Goal of the exercise →
Word for word, restate every record, though not the pictures.

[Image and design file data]
"""
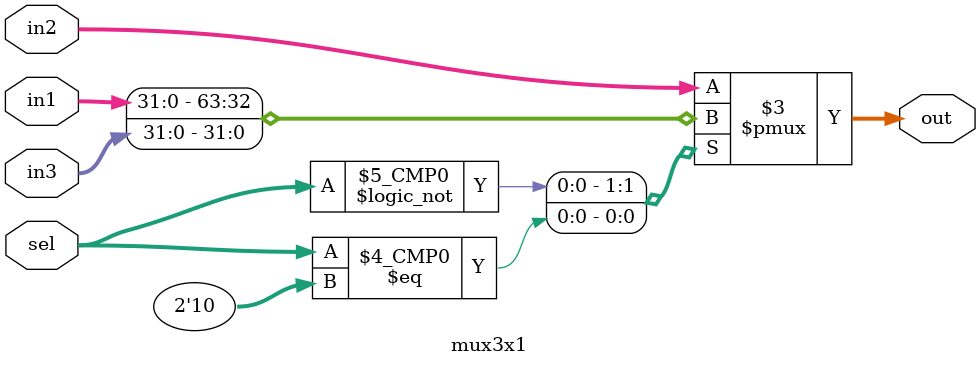
<source format=sv>
module mux3x1(
   input  logic [31:0] in1,
   input  logic [31:0] in2,
   input  logic [31:0] in3,
   input  logic [ 1:0] sel,
   output logic [31:0] out
);
always_comb begin

    case (sel)
        2'b00: out = in1;
        2'b01: out = in2;
        2'b10: out = in3;

        default: out = in2;
    endcase

end
endmodule
</source>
"""
Finished exercise →
<source format=sv>
module mux3x1(
   input  logic [31:0] in1,
   input  logic [31:0] in2,
   input  logic [31:0] in3,
   input  logic [ 1:0] sel,
   output logic [31:0] out
);
always_comb begin

    case (sel)
        2'b00: out = in1;
        2'b01: out = in2;
        2'b10: out = in3;

        default: out = in2;
    endcase

end
endmodule
</source>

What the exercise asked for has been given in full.